Material supplied: Begin

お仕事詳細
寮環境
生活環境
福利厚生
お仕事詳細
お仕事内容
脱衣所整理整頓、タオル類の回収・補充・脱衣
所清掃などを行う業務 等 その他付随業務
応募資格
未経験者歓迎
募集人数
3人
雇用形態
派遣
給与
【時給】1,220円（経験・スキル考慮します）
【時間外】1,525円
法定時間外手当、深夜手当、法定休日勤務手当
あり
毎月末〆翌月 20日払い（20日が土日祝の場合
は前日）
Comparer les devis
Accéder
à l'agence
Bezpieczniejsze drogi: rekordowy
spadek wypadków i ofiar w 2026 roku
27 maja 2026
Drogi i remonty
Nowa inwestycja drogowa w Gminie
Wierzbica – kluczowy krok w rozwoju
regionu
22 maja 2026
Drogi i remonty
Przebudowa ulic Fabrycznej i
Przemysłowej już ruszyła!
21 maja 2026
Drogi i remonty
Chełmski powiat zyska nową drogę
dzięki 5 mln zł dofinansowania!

Material supplied: End
Material supplied: Begin

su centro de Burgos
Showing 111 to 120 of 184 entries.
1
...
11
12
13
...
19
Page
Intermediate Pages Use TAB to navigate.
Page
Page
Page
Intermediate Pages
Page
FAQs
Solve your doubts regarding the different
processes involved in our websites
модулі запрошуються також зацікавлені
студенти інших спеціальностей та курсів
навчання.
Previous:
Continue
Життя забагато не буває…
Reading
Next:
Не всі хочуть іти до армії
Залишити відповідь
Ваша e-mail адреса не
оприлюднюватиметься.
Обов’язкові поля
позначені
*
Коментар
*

Material supplied: End

# [Exercise requirements]
Show every line of the items above that contains the word "Intermediate".

# [Solution for this exercise]
Intermediate Pages Use TAB to navigate.
Intermediate Pages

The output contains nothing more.